Veen quote; but of course. this is all part of the CMS meme of the day.

they have a home-grown CMS.

cmswatch, which I haven’t followed in a while.

he’s going to be covering requirements definition. again with the tiny font, reading his damn slides. nothing annoys me more.

don’t start by researching features of exisitng products. interview users/stakeholders, once you know who they are.

6-9 months from starting analysis to selecting a product, if you build your own, give 20%-40% of dev time to analysis.

I’ve been warping off from the presentation…boring boring boring. Victoria, Aus., cms requirements definition report/tool, tho, that might be worth looking into.

there’s a lot of info on their site, but the presentation isn’t all that engaging. or maybe I’m just too brain-dead.
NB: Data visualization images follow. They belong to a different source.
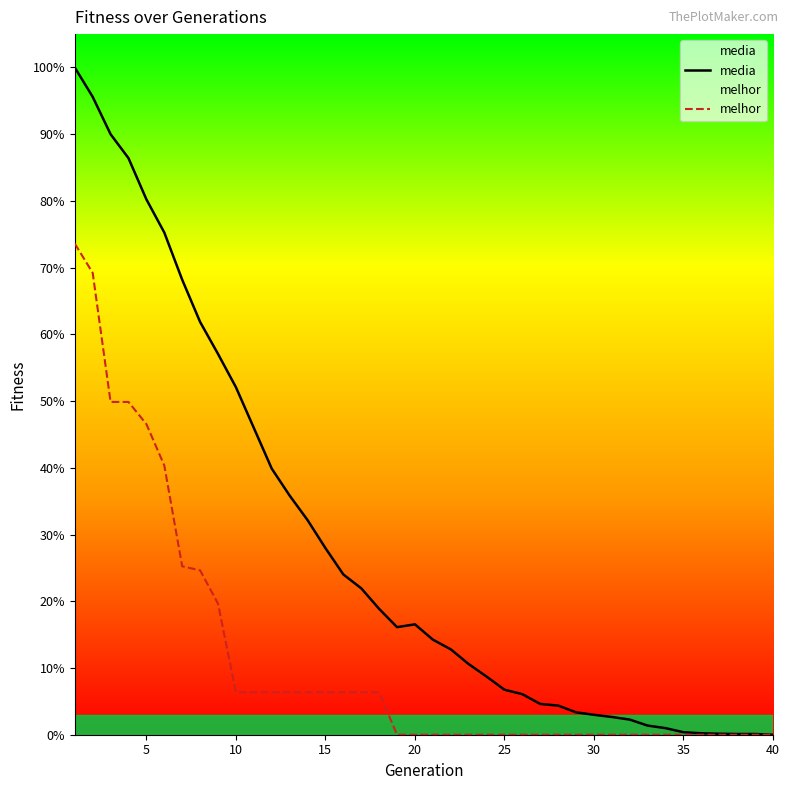

Is this an area chart (filled region under the line)?

No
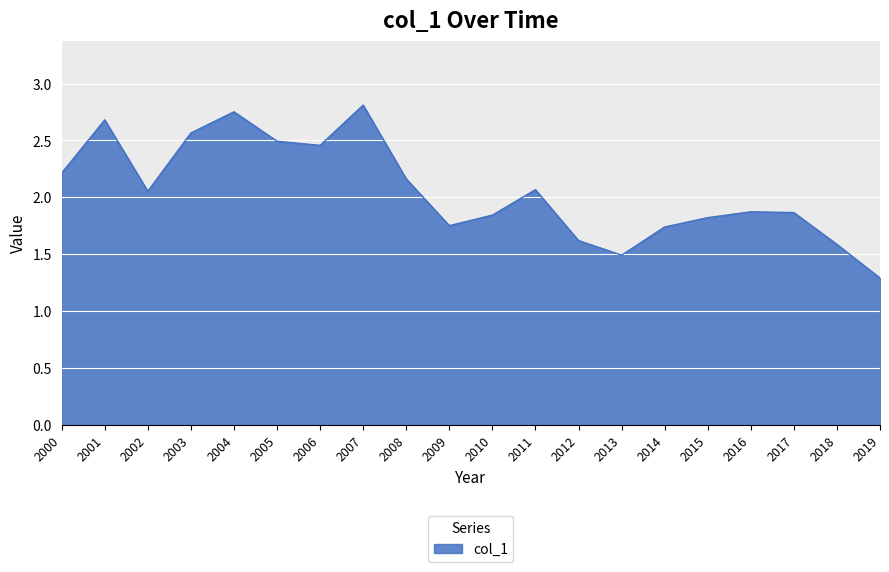

At which category does the data reach its first local valley?

2002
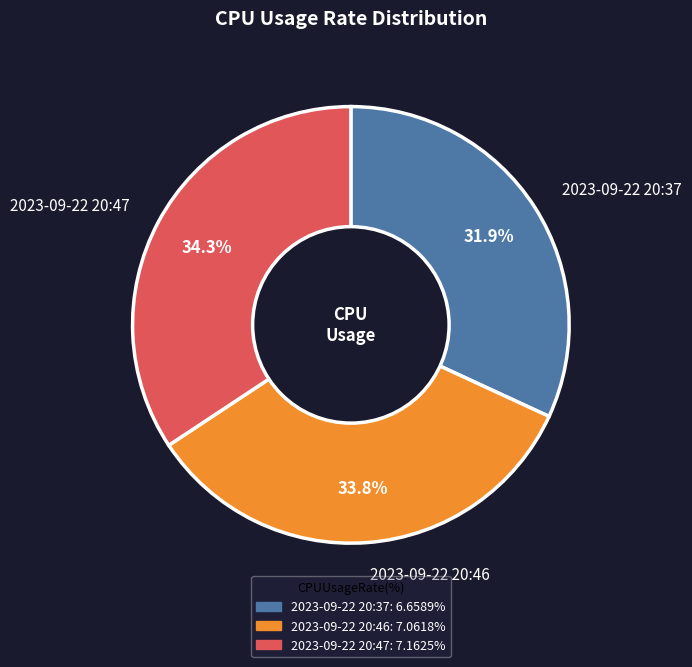

What is the smallest slice in the pie chart?

2023-09-22 20:37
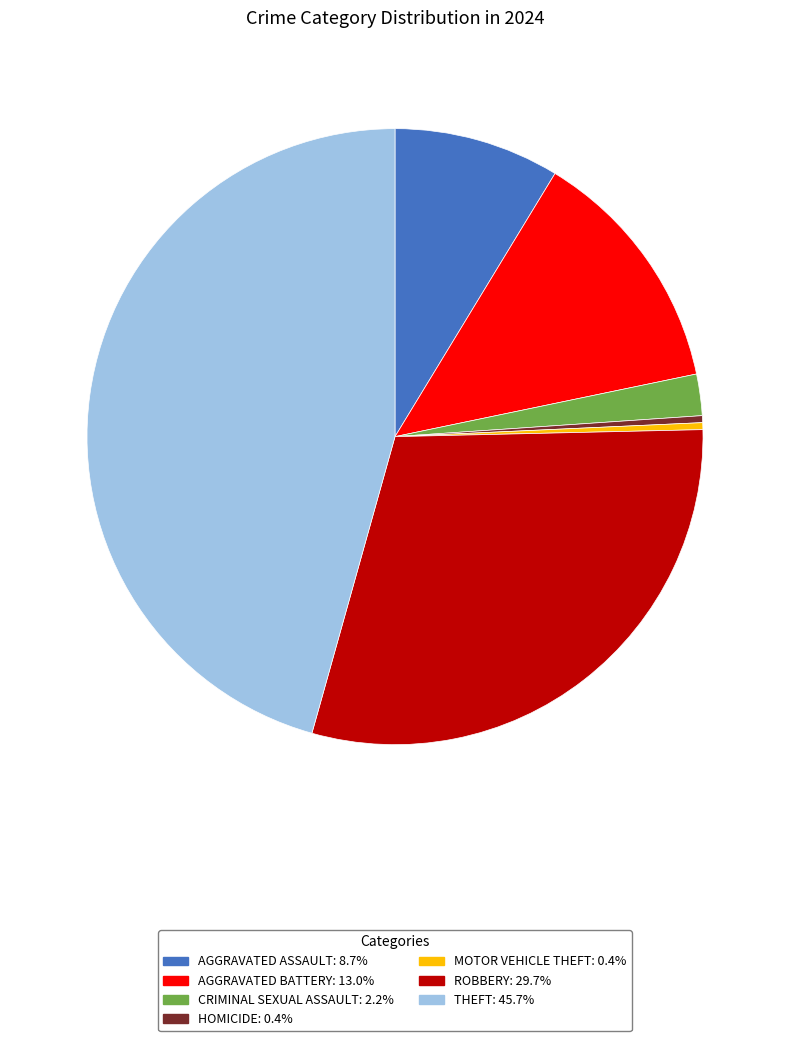

Does any single category account for the majority?

No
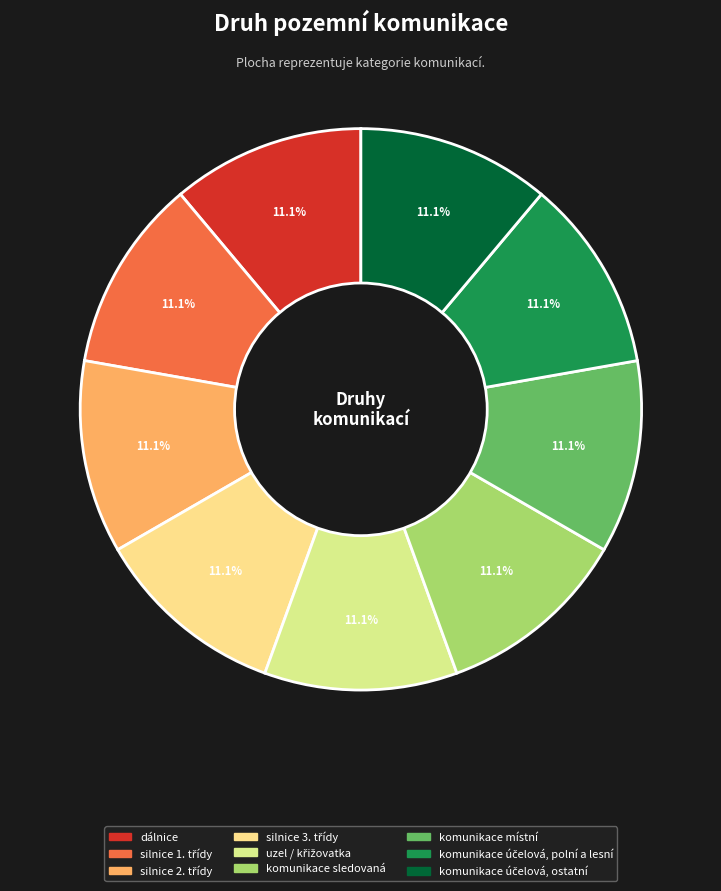

Does any single category account for the majority?

No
susan mentions a book called “software requirements”

a little fresh air

I’m sitting out on the patio in the middle of the hotel, and yes, the wifi reaches out here. the laptop is a little hard to read, but it’s worth it just to get some sun & fresh air.

Susan & I went for a quick walk around the hotel during one of the breaks earlier today, and I realized it was the first time I’d been outside since I got here Sunday evening.

I hear of other people skipping stuff to nap or whatever, but I just don’t want to miss anything, even though my brain is totally melting. I told someone at lunch that I was just madly taking notes in the hope that I’d remember and learn something later. hey, it worked for webvisions, right?

(oh, quicktags turned back on when I re-enabled javascript. fascinating.)